En minder bekend, maar ook met enige regelmaat voorkomende schade is de schade veroorzaakt door loslopende, stropende honden. Komen deze honden wild tegen op hun strooptocht, dan jagen zij het wild op en vangen het vaak. Zeker wanneer twee of meer honden gezamenlijk jagen is het wild vrijwel kansloos. De foto's van door honden aangevallen reeën, hazen, konijnen of grote watervogels zijn bekend.  Ook schapen en geiten zijn soms slachtoffer. De baas van deze honden zijn dan veelal onvindbaar, want de kans op een financiele boete of schadeclaim is groot.
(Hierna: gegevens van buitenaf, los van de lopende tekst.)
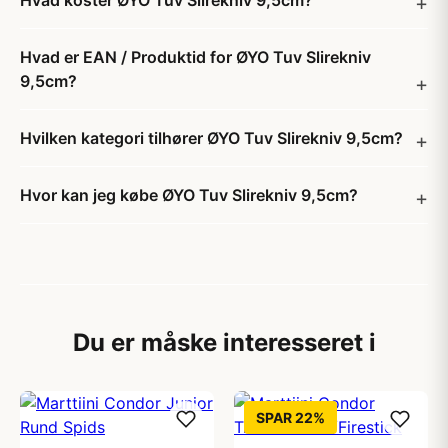
Hvad koster ØYO Tuv Slirekniv 9,5cm?
Hvad er EAN / Produktid for ØYO Tuv Slirekniv
9,5cm?
Hvilken kategori tilhører ØYO Tuv Slirekniv 9,5cm?
Hvor kan jeg købe ØYO Tuv Slirekniv 9,5cm?
Du er måske interesseret i
SPAR 22%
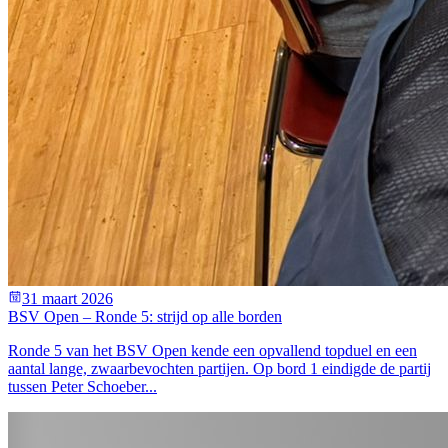
31 maart 2026
BSV Open – Ronde 5: strijd op alle borden
Ronde 5 van het BSV Open kende een opvallend topduel en een
aantal lange, zwaarbevochten partijen. Op bord 1 eindigde de partij
tussen Peter Schoeber...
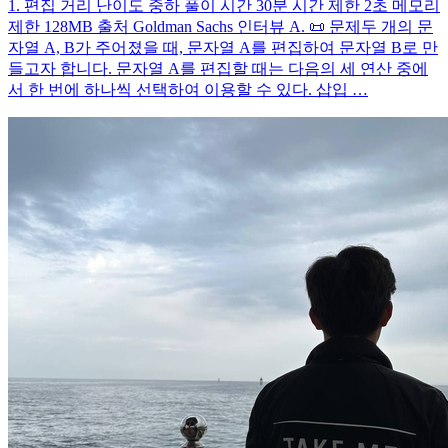
1. 편집 거리 난이도 중하 풀이 시간 30분 시간 제한 2초 메모리
제한 128MB 출처 Goldman Sachs 인터뷰 A. 📜 문제두 개의 문
자열 A, B가 주어졌을 때, 문자열 A를 편집하여 문자열 B로 만
들고자 합니다. 문자열 A를 편집할 때는 다음의 세 연산 중에
서 한 번에 하나씩 선택하여 이용할 수 있다. 삽입 …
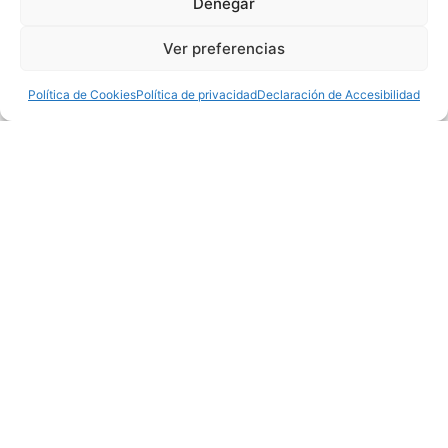
Denegar
Ver preferencias
Política de Cookies
Política de privacidad
Declaración de Accesibilidad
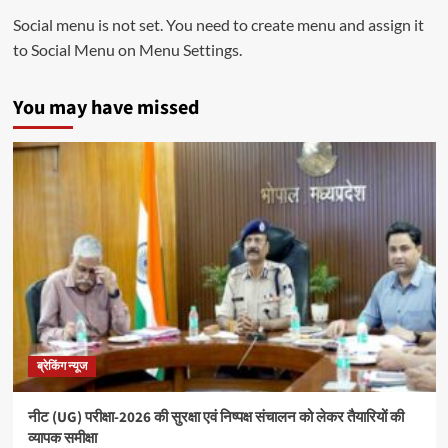
Social menu is not set. You need to create menu and assign it
to Social Menu on Menu Settings.
You may have missed
ब्रेकिंग न्यूज
नीट (UG) परीक्षा-2026 की सुरक्षा एवं निष्पक्ष संचालन को लेकर तैयारियों की
व्यापक समीक्षा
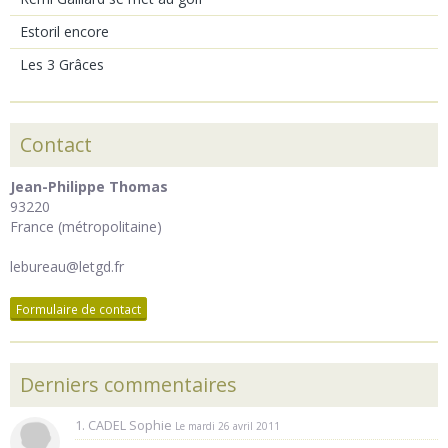
Estoril encore
Les 3 Grâces
Contact
Jean-Philippe Thomas
93220
France (métropolitaine)
lebureau@letgd.fr
Formulaire de contact
Derniers commentaires
1. CADEL Sophie
Le mardi 26 avril 2011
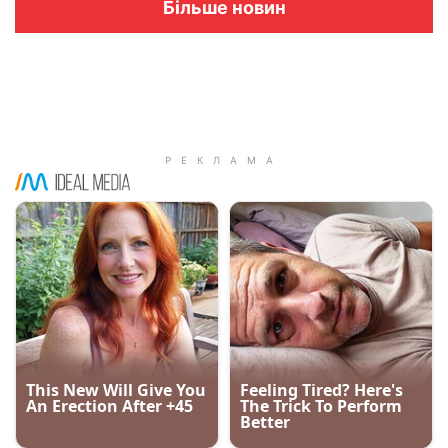
Більше новин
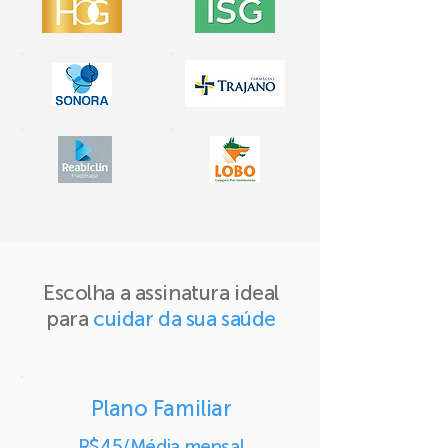
Escolha a assinatura ideal
para
cuidar da sua saúde
Plano Familiar
R$45/Média mensal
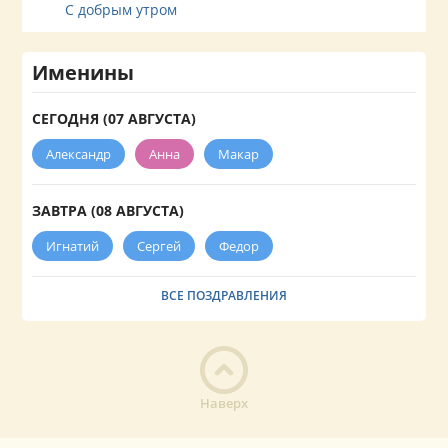
С добрым утром
Именины
СЕГОДНЯ (07 АВГУСТА)
Александр
Анна
Макар
ЗАВТРА (08 АВГУСТА)
Игнатий
Сергей
Федор
ВСЕ ПОЗДРАВЛЕНИЯ
Наверх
De enige manier om dit te voorkomen is deze honden alleen aangelijnd uit te laten. Helaas vinden sommige bazen, dat hun hond welopgevoed zijn en niet meer beschikken over hun natuurlijke instincten en laten zij deze hinden vrij rondrennen met alle gevolgen van dien. De WBE roept alle hondenbezitters op om hun verantwoordelijkheid te nemen en de honden bij het uitlaten altijd aan te lijnen
.


De wildbeheereenheid is de vereniging van lokale jachthouders en jagers die uitvoering geeft aan verantwoord en duurzaam wildbeheer.